Leukocyte Adhesion Deficiency (LAD) is a rare, life-threatening genetic immunodeficiency where white blood cells (leukocytes) cannot migrate from the bloodstream into infected tissues.
LAD-1 is an inherited immune disorder that occurs in about 1 in 1 million people worldwide.
The FDA has granted accelerated approval to the gene therapy marnetegragene autotemcel (Kresladi) for the treatment of pediatric patients with severe leukocyte adhesion deficiency type 1 (LAD-1).
The approval is specifically for children with LAD-1 caused by biallelic variants in the ITGB2 gene who lack a matched sibling donor for hematopoietic stem cell transplant (HSCT).
It marks the first gene therapy for the ultrarare disease.
Mutations in the ITGB2 gene leave white blood cells without functional CD18, a protein necessary for the cells to adhere to blood vessel walls and migrate
This occurs because the cells lack specific surface proteins required to “stick” to and exit blood vessels, leaving them trapped in the blood while the infection spreads unchecked.

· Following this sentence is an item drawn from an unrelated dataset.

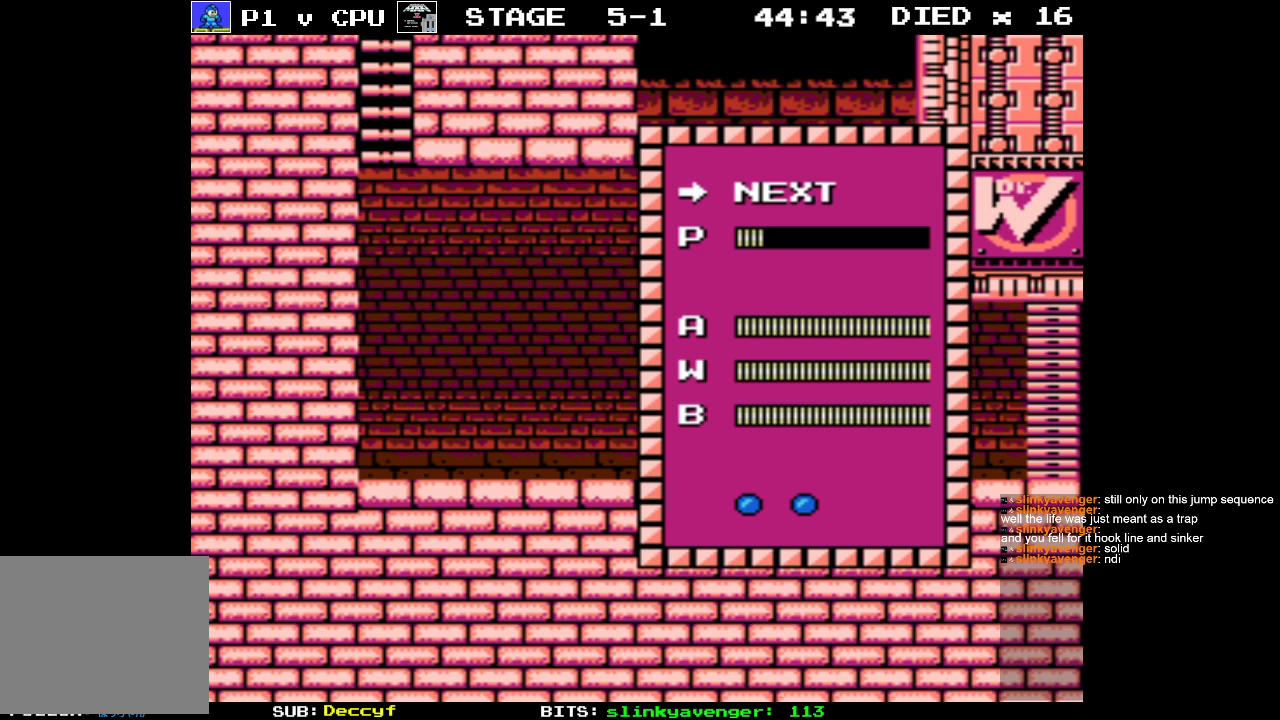
{"buttons": [], "events": []}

LAD typically presents in infancy with several distinctive clinical findings.
Delayed Umbilical Cord Separation: The cord often remains attached for 3 weeks or longer (normal is 1–2 weeks).
Absence of Pus: Infections do not form pus because neutrophils cannot reach the area to die and accumulate there.

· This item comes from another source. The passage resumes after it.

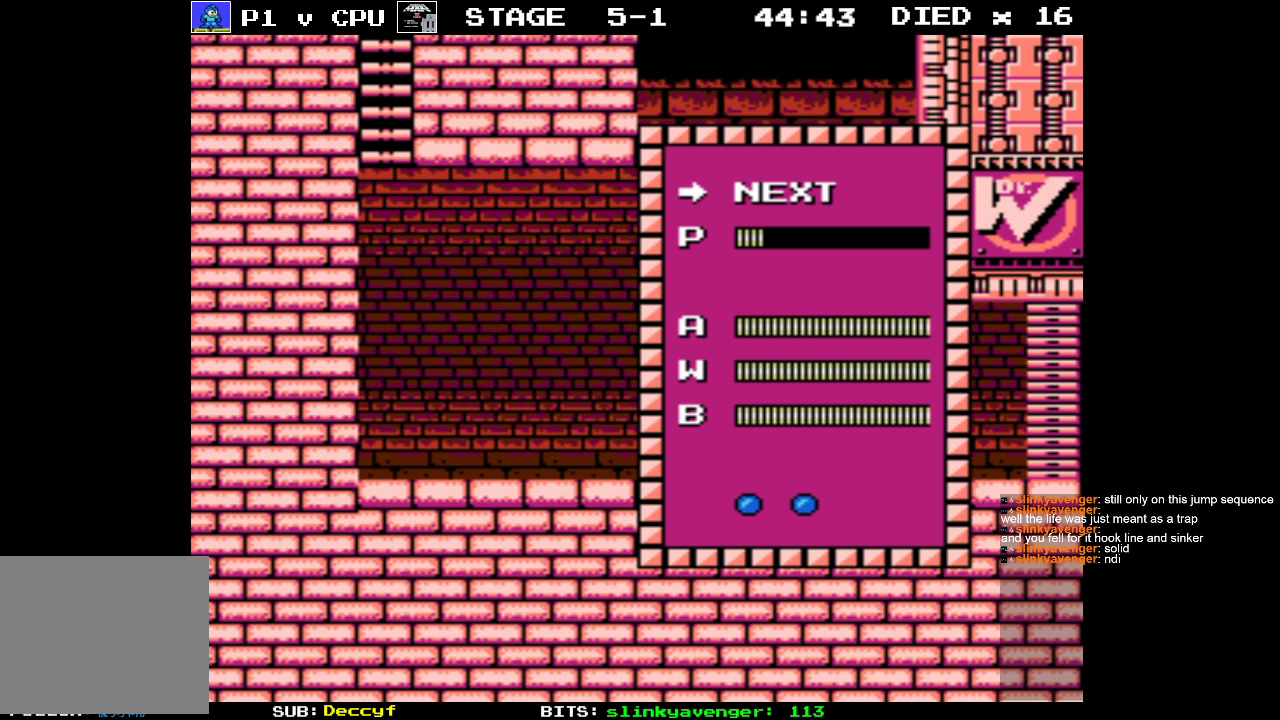
{"buttons": ["DPAD_DOWN"], "events": [[400, "DPAD_DOWN", "down"]]}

Recurrent Infections: Frequent bacterial and fungal infections of the skin, gums, and respiratory tract.
Impaired Wound Healing: Wounds heal slowly or not at all, often leading to necrotic ulcers.
Persistent Leukocytosis: Blood tests show a consistently high white blood cell count (sometimes over 100,000/µL) even when no active infection is visible.
The Three Types of LAD
LAD-I Mutations in the ITGB2 gene leading to a deficiency of CD18.
The most common form; involves severe, life-threatening infections from birth.
LAD-II-Defect in fucose metabolism (SLC35C1 gene), impairing leukocyte rolling.
Rare; includes intellectual disability, short stature, and the Bombay blood group.
LAD-III-Mutation in the FERMT3 gene (kindlin-3), affecting integrin activation. Combines LAD-I symptoms with a severe bleeding disorder similar to Glanzmann thrombasthenia.
Diagnosis and Treatment Diagnosis is typically confirmed via flow cytometry, which checks for the absence of specific surface proteins like CD18 (for LAD-I), and genetic testing.
Curative Treatment: Hematopoietic stem cell transplantation is currently the only cure for LAD-I and LAD-III.
Management: For LAD-II, fucose supplementation may improve symptoms in some patients.
Supportive care includes lifelong prophylactic antibiotics.